An injection bot is a type of bot that utilises the RuneScape code itself. It injects itself into the RuneScape client and is able to read the client's code. It makes sense of the code and is able to make choices based on what the code states it will do. This is similar to how we react to what we see on the screen. However, an injection bot does not see the pictures; it sees the computer code that generates the pictures, and can modify that code to be alerted when things happen. By doing this, it can do very complex commands, and typically can be coded to do anything that humans do and act as we do. When combating this type of bot, it must be given a piece of computer code that it has not seen before, or a variation of it that would cause it to hook into the wrong part of the code to receive notifications.

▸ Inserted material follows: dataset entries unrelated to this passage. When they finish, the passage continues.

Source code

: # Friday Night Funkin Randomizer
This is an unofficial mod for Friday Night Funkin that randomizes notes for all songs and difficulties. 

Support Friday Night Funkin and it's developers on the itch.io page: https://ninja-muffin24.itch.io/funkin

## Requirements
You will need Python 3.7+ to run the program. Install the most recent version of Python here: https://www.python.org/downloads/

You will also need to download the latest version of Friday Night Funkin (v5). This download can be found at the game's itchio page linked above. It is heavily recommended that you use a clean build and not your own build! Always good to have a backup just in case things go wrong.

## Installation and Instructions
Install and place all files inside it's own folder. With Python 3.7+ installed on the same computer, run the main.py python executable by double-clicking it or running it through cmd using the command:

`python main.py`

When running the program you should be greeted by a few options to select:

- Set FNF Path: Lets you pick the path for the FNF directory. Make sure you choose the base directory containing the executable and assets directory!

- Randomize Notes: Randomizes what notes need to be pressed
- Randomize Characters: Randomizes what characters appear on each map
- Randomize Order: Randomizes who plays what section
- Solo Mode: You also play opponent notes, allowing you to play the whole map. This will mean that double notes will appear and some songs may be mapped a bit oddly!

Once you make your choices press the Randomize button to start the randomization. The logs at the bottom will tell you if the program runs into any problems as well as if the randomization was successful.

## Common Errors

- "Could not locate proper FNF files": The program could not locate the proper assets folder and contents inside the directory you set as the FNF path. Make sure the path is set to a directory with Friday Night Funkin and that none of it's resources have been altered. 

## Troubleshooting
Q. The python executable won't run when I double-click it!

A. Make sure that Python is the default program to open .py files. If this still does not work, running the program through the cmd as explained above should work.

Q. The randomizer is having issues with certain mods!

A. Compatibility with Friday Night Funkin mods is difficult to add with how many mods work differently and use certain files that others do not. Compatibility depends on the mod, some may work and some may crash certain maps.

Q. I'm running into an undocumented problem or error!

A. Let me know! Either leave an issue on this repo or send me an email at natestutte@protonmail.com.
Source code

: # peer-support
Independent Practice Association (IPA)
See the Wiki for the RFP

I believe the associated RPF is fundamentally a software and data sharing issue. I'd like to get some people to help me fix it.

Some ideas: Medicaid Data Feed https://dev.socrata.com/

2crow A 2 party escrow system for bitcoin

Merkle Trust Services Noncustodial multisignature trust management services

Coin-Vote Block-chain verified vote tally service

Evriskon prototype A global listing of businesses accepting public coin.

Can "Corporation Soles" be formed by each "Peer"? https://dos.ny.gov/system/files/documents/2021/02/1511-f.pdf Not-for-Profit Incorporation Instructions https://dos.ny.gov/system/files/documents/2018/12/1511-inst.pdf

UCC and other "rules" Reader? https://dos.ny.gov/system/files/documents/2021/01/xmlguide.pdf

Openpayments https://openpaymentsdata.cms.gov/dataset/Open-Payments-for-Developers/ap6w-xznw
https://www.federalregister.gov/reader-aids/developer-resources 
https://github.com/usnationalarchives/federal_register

When most injection bots mess up, it is often caused by Jagex updating or changing objects in the game. The most successful instance of messing up injection bots was the update introducing ClusterFlutterer. This update disabled most injection and reflection bots by changing where they can access code and putting false code for the bots to read, messing them up and causing the weird behaviour.
Reflection Bots

Reflection bots create a mirror image of the RuneScape applet by accessing the loaded classes and then read the code of the "reflected" copy, without injecting any code. This is considered to be much harder to detect than injection but, if done right, both are completely undetectable. Most bots used both injection and reflection to be able to gather as much data as possible. A custom-engineered game client is used to run the bot, rather than through a web browser with Jagex's official client (as is done with most colour-based bots). This allows the game to be slightly modified, making it listen to fake mouse or key events (thus allowing the bot owner to play other games while using the bot) and to disable direct system access (say: faking runtime information) to mislead Jagex's servers.